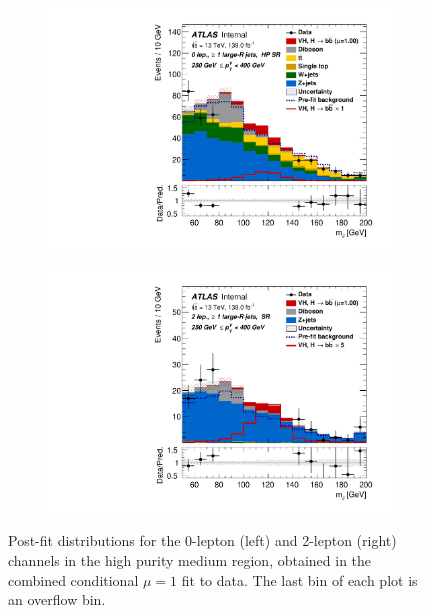 \begin{figure}[!htbp]
  \centering
  \begin{subfigure}{.4\textwidth}
    \centering
    \includegraphics[width=\textwidth]{chapters/6.vhbb_boosted/figs/Region_BMax400_BMin250_incFat1_Fat1_Y6051_DSRnoaddbjetsr_T2_L0_distmBB_J0_GlobalFit_conditionnal_mu1.pdf}
  \end{subfigure}%
  \begin{subfigure}{.4\textwidth}
    \centering
    \includegraphics[width=\textwidth]{chapters/6.vhbb_boosted/figs/Region_distmBB_J0_L2_T2_DSR_Y6051_incJet1_Fat1_incFat1_BMin250_BMax400_GlobalFit_conditionnal_mu1.pdf}
  \end{subfigure}
  \caption{
    Post-fit distributions for the 0-lepton (left) and 2-lepton (right) channels in the high purity medium \pTV region, obtained in the combined conditional $\mu=1$ fit to data. The last bin of each plot is an overflow bin.
  }
  \label{fig:vhbb postfit plots}
\end{figure}


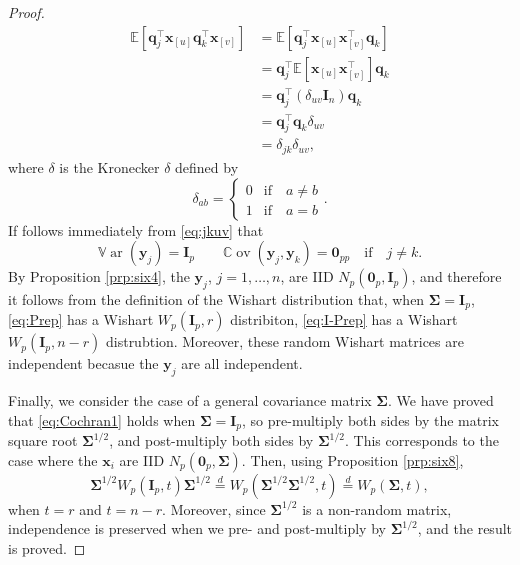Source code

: \documentclass[]{book}
\theoremstyle{definition}
\theoremstyle{definition}
\theoremstyle{definition}
\theoremstyle{remark}
\begin{document}
\begin{proof}
\begin{align}
{\mathbb{E}}[\boldsymbol q_j^\top \boldsymbol x_{[u]} \boldsymbol q_k^\top \boldsymbol x_{[v]}] &={\mathbb{E}}[\boldsymbol q_j^\top \boldsymbol x_{[u]} \boldsymbol x_{[v]}^\top \boldsymbol q_k]\nonumber \\
&=\boldsymbol q_j^\top {\mathbb{E}}[\boldsymbol x_{[u]} \boldsymbol x_{[v]}^\top ]\boldsymbol q_k \nonumber\\
&=\boldsymbol q_j^\top \left (\delta_{uv}\mathbf I_n \right)\boldsymbol q_k \nonumber\\
&=\boldsymbol q_j^\top \boldsymbol q_k \delta_{uv}\nonumber\\
&=\delta_{jk}\delta_{uv},
\label{eq:jkuv}
\end{align}
where \(\delta\) is the Kronecker \(\delta\) defined by
\[
\delta_{ab}=\begin{cases} 0 &\text{if} \quad  a \neq b\\
1 &\text{if} \quad  a=b \end{cases}.
\]
If follows immediately from \eqref{eq:jkuv} that
\[
{\mathbb{V}\operatorname{ar}}(\boldsymbol y_j)=\mathbf I_p \qquad  {\mathbb{C}\operatorname{ov}}(\boldsymbol y_j , \boldsymbol y_k)={\mathbf 0}_{pp} \quad 
\text{if} \quad  j \neq k.
\]
By Proposition \ref{prp:six4}, the \(\boldsymbol y_j\), \(j=1,\ldots , n\), are IID \(N_p({\mathbf 0}_p , \mathbf I_p)\), and therefore it follows from the
definition of the Wishart distribution that, when \(\boldsymbol \Sigma=\mathbf I_p\), \eqref{eq:Prep} has a Wishart \(W_p(\mathbf I_p,r)\) distribiton, \eqref{eq:I-Prep} has a Wishart \(W_p(\mathbf I_p, n-r)\) distrubtion. Moreover, these random Wishart matrices are independent becasue the \(\boldsymbol y_j\) are all independent.

Finally, we consider the case of a general covariance matrix \(\boldsymbol \Sigma\). We have proved that \eqref{eq:Cochran1} holds
when \(\boldsymbol \Sigma=\mathbf I_p\), so pre-multiply both sides by the matrix square root \(\boldsymbol \Sigma^{1/2}\), and post-multiply both sides by \(\boldsymbol \Sigma^{1/2}\). This corresponds to the case where the \(\boldsymbol x_i\) are IID \(N_p({\mathbf 0}_p, \boldsymbol \Sigma)\). Then, using Proposition \ref{prp:six8},
\[
\boldsymbol \Sigma^{1/2} W_p(\mathbf I_p, t)\boldsymbol \Sigma^{1/2} \stackrel{d}{=} W_p(\boldsymbol \Sigma^{1/2} \boldsymbol \Sigma^{1/2}, t)
\stackrel{d}{=}W_p(\boldsymbol \Sigma,t),
\]
when \(t=r\) and \(t=n-r\). Moreover, since \(\boldsymbol \Sigma^{1/2}\) is a non-random matrix, independence is preserved
when we pre- and post-multiply by \(\boldsymbol \Sigma^{1/2}\), and the result is proved.
\end{proof}
\end{document}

§ **Required work**: Reply with only the number of lines in the material above where the string "Sigma" appears.

§ **Solution to this exercise**: 7